In the early hours of Feb. 14, 2006, all hell broke loose in the air cargo carrier industry. EU antitrust officials carried out unannounced raids on the offices of carriers including Air France-KLM, Cargolux Airlines, British Airways and SAS, searching for evidence that would prove allegations of widespread price fixing. Regulators from Asia and the U.S. soon followed with their own investigations--raising suspicions of a massive global cartel.
But regulator inquiries and potential indictments were only the start of the carriers' worries. In the wake of the investigations, the U.S. plaintiffs' bar filed a massive onslaught of class action lawsuits, seeking about $1 billion in recoveries on behalf of customers that overpaid for services.
In addition, the plaintiffs' bar now catches wind of possible antitrust activity earlier than it did in the past due to increased pressure on companies to disclose anything that could impact financial performance.

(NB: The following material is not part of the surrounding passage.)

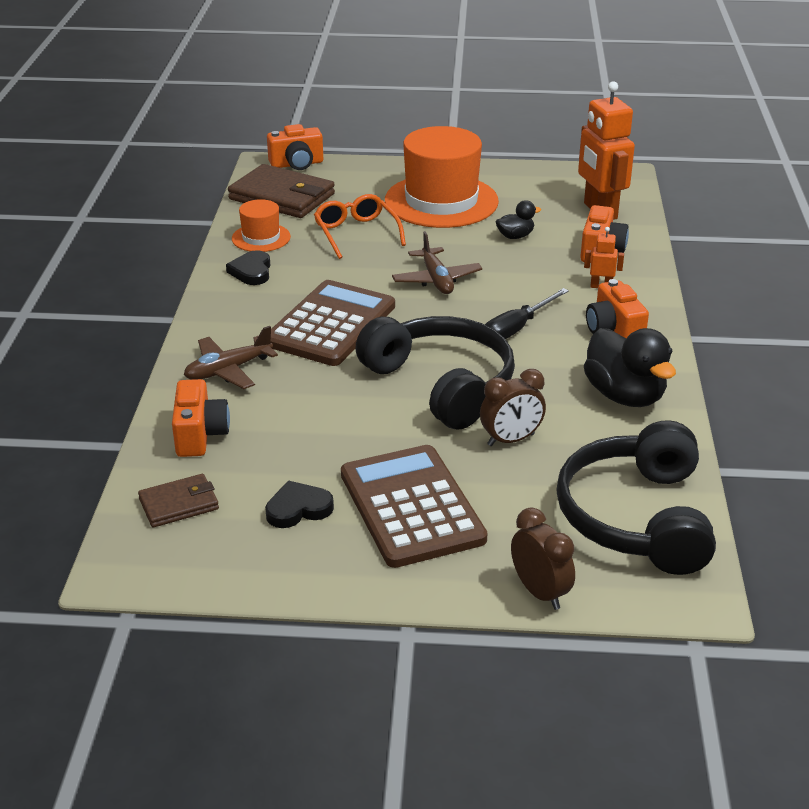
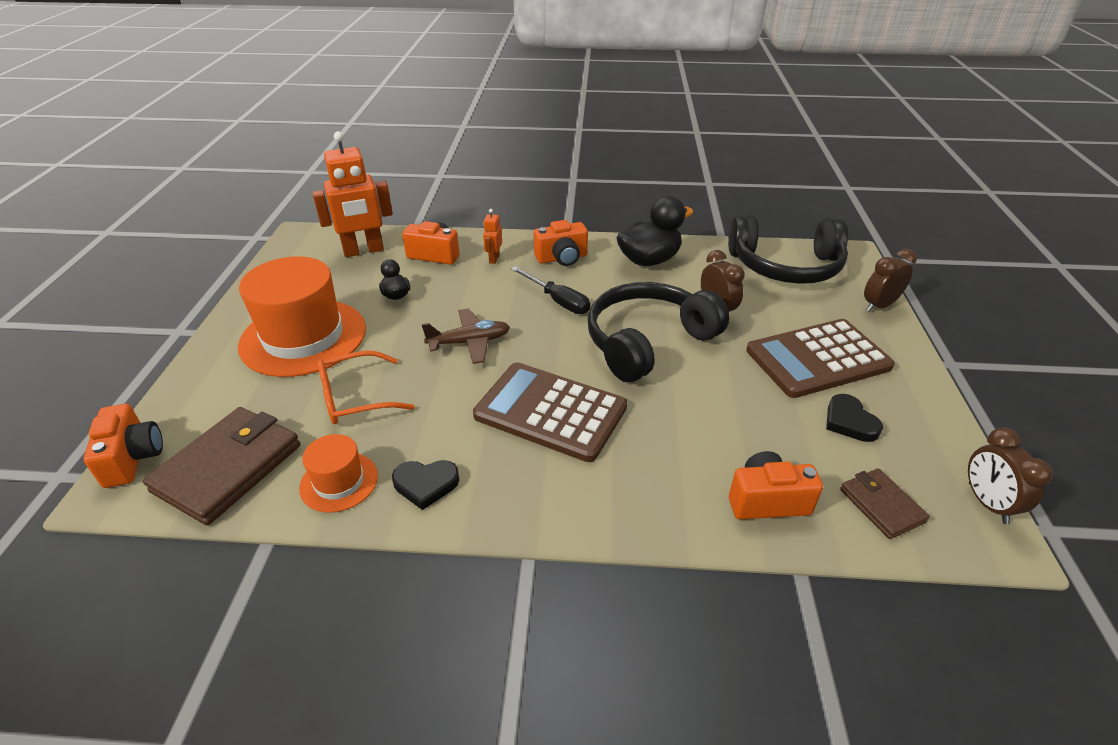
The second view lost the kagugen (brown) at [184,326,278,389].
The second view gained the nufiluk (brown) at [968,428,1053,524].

"Under Sarbanes-Oxley, getting a subpoena in an antitrust investigation is a reportable event," says Patrick Ahern, partner at Baker & McKenzie.
One key is looking for early settlement opportunities. "Go out and be proactive with large customers and look for a business resolution or settlement," Wiseman says. "This takes those claims out of any class action and also reduces the possibility that large customers will opt out and pursue recoveries separately."
U.S. defendants in antitrust litigation also should look carefully at whether the court in which the plaintiff has filed can acquire subject matter jurisdiction over the case.